Six Sigma ... or not Six Sigma ?
Discussion créée par Nicolas VOLCK, le 12 Février 05:16
Je me suis également posé cette question lors de ma première expérience avec Six Sigma, qui se trouvait être dans une entreprise américaine. Je m’étais alors fait la réflexion qu’il était peu probable qu’une telle approche puisse fonctionner en France, du moins si elle était déployée de la même manière …

A l’issue de cette expérience, j’ai donc cherché à mettre en lumière les inévitables points faibles de 6 sigma (en quelque sorte le pendant de votre question : « pourquoi ne pas foncer tête baissée sur Six Sigma ? »), aussi bien que le potentiel de cette approche pour les organisations européennes (au-delà des « promesses » médiatisées et semblant « trop belles pour être vraies » qui ont contribué à décrédibiliser la démarche dans nos entreprises). Mon objectif au final était d’aboutir à une perspective plus nuancée, plus équilibrée et donc plus réaliste des points forts et des limites de cette approche.
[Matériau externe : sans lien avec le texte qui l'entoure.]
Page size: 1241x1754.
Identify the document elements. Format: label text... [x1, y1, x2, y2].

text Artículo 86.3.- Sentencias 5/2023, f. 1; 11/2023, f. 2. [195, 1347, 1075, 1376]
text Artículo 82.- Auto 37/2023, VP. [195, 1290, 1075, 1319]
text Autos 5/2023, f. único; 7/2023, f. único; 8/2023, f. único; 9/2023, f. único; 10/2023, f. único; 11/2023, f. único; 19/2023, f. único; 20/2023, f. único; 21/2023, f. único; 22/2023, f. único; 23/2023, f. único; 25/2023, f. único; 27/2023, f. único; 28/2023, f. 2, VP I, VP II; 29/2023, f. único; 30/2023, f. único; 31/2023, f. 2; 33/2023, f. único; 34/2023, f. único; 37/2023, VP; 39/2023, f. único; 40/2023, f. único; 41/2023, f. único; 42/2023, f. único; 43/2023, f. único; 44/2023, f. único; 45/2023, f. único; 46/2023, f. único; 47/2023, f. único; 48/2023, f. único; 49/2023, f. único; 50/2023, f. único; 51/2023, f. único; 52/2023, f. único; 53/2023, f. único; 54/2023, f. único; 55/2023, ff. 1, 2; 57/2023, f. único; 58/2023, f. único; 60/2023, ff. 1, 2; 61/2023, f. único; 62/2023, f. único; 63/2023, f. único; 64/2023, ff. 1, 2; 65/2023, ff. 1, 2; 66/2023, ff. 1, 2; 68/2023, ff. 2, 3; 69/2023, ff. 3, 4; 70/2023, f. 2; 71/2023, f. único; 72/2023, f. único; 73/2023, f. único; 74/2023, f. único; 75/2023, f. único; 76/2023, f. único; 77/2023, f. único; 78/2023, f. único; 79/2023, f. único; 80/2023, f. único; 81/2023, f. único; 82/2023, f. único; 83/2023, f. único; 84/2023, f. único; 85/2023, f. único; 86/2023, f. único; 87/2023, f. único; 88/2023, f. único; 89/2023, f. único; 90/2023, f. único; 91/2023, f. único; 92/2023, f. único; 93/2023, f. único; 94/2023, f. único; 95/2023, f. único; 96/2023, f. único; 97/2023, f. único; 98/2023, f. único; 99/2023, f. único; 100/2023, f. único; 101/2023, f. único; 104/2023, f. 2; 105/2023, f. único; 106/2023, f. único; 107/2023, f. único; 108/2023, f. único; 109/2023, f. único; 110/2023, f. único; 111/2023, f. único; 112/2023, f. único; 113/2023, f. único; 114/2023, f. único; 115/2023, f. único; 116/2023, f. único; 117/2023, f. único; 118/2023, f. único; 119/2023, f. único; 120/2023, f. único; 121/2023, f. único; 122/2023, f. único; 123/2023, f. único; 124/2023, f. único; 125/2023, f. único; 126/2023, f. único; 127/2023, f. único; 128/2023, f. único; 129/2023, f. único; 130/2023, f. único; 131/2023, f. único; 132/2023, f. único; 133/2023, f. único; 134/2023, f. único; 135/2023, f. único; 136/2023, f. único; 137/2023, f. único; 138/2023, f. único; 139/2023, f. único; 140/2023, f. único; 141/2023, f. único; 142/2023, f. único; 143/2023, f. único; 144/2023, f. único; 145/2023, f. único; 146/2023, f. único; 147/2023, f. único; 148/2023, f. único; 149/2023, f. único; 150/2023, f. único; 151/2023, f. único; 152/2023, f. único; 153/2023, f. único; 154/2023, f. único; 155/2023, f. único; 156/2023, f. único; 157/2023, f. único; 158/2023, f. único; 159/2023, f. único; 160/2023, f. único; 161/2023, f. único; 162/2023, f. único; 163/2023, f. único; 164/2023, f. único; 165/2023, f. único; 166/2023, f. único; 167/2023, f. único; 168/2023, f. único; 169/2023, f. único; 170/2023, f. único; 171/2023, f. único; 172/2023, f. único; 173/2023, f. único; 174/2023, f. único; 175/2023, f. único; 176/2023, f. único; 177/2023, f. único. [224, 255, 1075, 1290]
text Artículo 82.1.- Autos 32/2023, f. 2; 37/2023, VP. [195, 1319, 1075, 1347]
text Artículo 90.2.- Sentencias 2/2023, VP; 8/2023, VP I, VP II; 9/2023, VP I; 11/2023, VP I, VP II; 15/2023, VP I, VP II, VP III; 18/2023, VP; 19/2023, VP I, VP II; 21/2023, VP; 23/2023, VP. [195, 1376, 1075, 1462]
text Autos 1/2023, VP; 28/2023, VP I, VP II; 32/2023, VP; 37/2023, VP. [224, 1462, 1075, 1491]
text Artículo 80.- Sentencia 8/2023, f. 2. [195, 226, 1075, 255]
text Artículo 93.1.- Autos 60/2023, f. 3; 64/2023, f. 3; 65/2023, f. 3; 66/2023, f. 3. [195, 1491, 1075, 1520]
Les précédentes réponses ayant surtout mis en avant les points forts, voici quelques écueils à éviter lors de la mise en œuvre que j’ai identifiés :

- Un battage médiatique hors de proportion
- Une approche parfois mystique voire dogmatique
- Une confusion fréquente entre finalités et moyens
- Une mise en œuvre parfois lourde et rigide
- Une utilisation des statistiques parfois abusive
- Des impacts financiers parfois difficiles à estimer

A la lecture de ces points, on remarque qu’il s’agit davantage de dérives liées à une utilisation inappropriée de la démarche plutôt que des défauts propres à Six Sigma. Mais d’une manière plus générale, peut-on encore s’attendre à obtenir des résultats mirobolants grâce à une méthode miracle, sans se préoccuper de la qualité de sa mise en œuvre ? Quelle que soit l’approche utilisée, le succès ou l’échec des projets dépend probablement plus de la façon dont la démarche va être exploitée, adaptée aux problématiques et accompagnée dans l’organisation, que de la démarche en elle-même.
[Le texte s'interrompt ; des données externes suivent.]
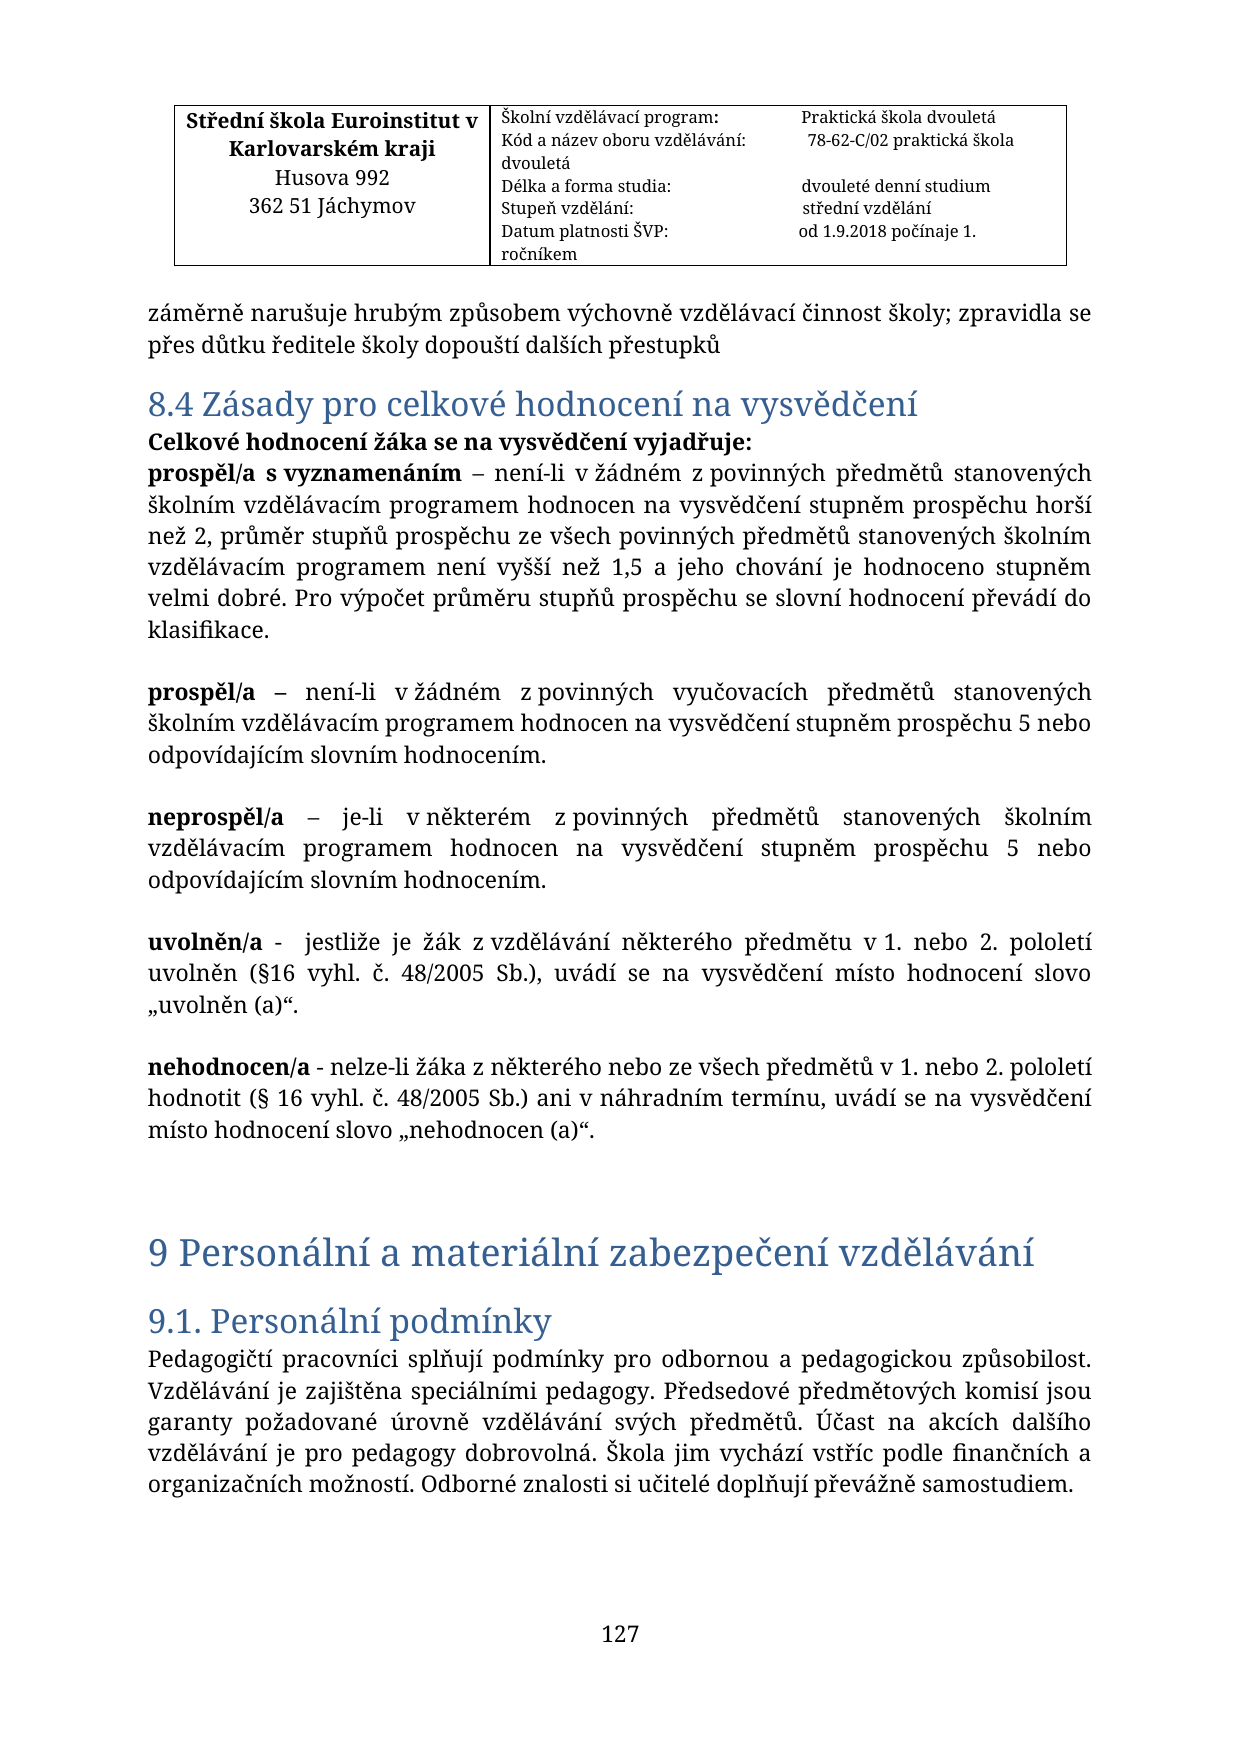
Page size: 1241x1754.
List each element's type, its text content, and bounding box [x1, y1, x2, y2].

text prospěl/a s vyznamenáním – není-li v žádném z povinných předmětů stanovených školním vzdělávacím programem hodnocen na vysvědčení stupněm prospěchu horší než 2, průměr stupňů prospěchu ze všech povinných předmětů stanovených školním vzdělávacím programem není vyšší než 1,5 a jeho chování je hodnoceno stupněm velmi dobré. Pro výpočet průměru stupňů prospěchu se slovní hodnocení převádí do klasifikace. [148, 457, 1093, 645]
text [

Comme déjà évoqué, il est important de rester ouvert à d’autres approches et il peut être intéressant d’intégrer et de combiner Six Sigma avec d’autres démarches complémentaires (comme c’est le cas avec le Lean). 6 sigma, que l’on peut considérer comme une synthèse des précédents mouvements de la qualité, reste en perpétuelle évolution, il est donc fort probable que ce ne soit pas « l’ultime » approche … quitte à changer encore de nom ! Mais le nom de l’approche utilisée est-il vraiment important, à partir du moment où la mise en œuvre est adaptée à l’organisation, les aspects humains sont bien pris en compte et les résultats escomptés sont obtenus ? Il ne faut pas oublier que Six Sigma n’est qu’un moyen, qui doit être au service de la stratégie de l’organisation et non pas l’inverse. Si cette approche facilite la gestion de projets d’amélioration ou de conception par un cadre méthodologique, elle ne doit pas se transformer en « carcan dogmatique » …

De ces réflexions et d’entretiens avec des experts et des utilisateurs du Lean Six Sigma est né un livre, « Déployer et exploiter Lean Six Sigma » (Editions d’Organisation, Eyrolles, mai 2009). J’y aborde notamment « les bonnes questions à se poser avant de se lancer dans un déploiement », ainsi que les écueils à éviter et le potentiel évoqués plus haut.